In fact, Smith focused a good deal of his talk on the idea of co-production. He pointed to the fact that other industries have taken advantage of technology to allow customers to co-produce a service. For instance, people book their own travel now instead of using a travel agent; they use an ATM or bank online instead of getting money from a teller. “Those industries have economic incentive to involve us in the transaction that used to be one way from the professional to us,” he said.

Smith stressed healthcare could do more of that, citing examples such as patients in Great Britain taking their own blood pressure and managing hypertension with medications based on the results. Or patients being trained to test coagulation. Some patient cohorts are doing self-dialysis.

“We have a system that does not take advantage of modern IT,” he added, “because our payment system is based on early 20th century notion of healthcare and how it should be delivered. The only way the practitioner gets paid is if you go somewhere to get information.”
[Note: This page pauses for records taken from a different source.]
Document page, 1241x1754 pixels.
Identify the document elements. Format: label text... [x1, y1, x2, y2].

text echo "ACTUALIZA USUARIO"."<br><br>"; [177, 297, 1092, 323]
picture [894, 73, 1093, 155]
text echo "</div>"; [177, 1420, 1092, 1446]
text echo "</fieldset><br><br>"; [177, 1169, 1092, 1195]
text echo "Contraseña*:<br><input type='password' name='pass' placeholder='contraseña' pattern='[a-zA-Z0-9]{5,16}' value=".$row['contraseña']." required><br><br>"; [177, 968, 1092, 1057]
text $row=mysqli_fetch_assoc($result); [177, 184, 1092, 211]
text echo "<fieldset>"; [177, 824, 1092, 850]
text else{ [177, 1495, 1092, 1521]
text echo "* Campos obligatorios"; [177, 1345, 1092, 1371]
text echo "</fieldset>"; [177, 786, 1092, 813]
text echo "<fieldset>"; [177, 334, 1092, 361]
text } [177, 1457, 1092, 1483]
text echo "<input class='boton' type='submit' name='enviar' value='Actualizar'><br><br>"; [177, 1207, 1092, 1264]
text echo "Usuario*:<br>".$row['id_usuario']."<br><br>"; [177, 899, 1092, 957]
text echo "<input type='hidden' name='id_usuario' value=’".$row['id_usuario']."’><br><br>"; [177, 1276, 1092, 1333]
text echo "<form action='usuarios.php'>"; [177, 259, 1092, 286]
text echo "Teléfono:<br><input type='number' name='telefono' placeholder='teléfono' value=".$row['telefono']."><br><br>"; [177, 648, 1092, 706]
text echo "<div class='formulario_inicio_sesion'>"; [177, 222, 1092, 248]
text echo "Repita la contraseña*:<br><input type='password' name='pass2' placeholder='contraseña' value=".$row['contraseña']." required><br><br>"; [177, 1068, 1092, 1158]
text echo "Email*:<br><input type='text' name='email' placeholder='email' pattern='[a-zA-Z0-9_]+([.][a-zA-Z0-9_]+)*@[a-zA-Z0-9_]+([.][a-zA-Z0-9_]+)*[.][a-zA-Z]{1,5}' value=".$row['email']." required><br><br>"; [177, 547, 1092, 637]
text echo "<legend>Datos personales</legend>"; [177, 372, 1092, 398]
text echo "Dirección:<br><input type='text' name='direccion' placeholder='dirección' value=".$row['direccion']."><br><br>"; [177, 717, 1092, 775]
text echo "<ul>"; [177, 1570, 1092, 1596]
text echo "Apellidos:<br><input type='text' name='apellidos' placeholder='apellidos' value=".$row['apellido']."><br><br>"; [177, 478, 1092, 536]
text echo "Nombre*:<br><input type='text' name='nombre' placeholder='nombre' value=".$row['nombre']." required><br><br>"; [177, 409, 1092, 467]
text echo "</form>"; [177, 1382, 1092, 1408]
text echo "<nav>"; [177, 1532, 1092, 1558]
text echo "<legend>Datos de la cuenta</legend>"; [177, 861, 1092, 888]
Health systems are starting to move toward involving patients in scheduling decision making, and reporting outcomes. The Open Notes movement is a big improvement in the co-production of information about patient health, but clearly Smith is envisioning more revolutionary changes.

Perhaps the most controversial topic he touched on was No. 4, finding non-creepy ways to use social media, search, shopping and other non-health data to inform care of patients. He asked the audience to imagine clinicians having access to what Google Amazon, and Facebook know about you. “I know that is creepy,” he stressed. “I get there are privacy concerns. We need to think of non-creepy ways to do it. Social media is like nuclear energy,” he added. “It can be used for good or ill. We need to try to integrate that profound deep knowledge about you into the management of your care.”

How you respond to that suggestion may reflect in part which generation you come from. Personally, I recoil from the idea of my primary care doctor reviewing my social media streams or my shopping bill from Whole Foods. But Smith said the search is for a non-creepy way to do that, so I will withhold judgement until I hear an idea that doesn’t sound creepy or Big Brother-ish to me.

But overall, Smith left the PCORI audience with a lot of ideas to consider, and he applauded PCORI researchers for “trying to figure out what is important to patients and get the right instruments to measure it.”

PCORI, he said, “is on the cutting edge of the most important thing we can do: spend time and effort and money on things that are important to patients rather than to professionals. We are just at the beginning of that process.”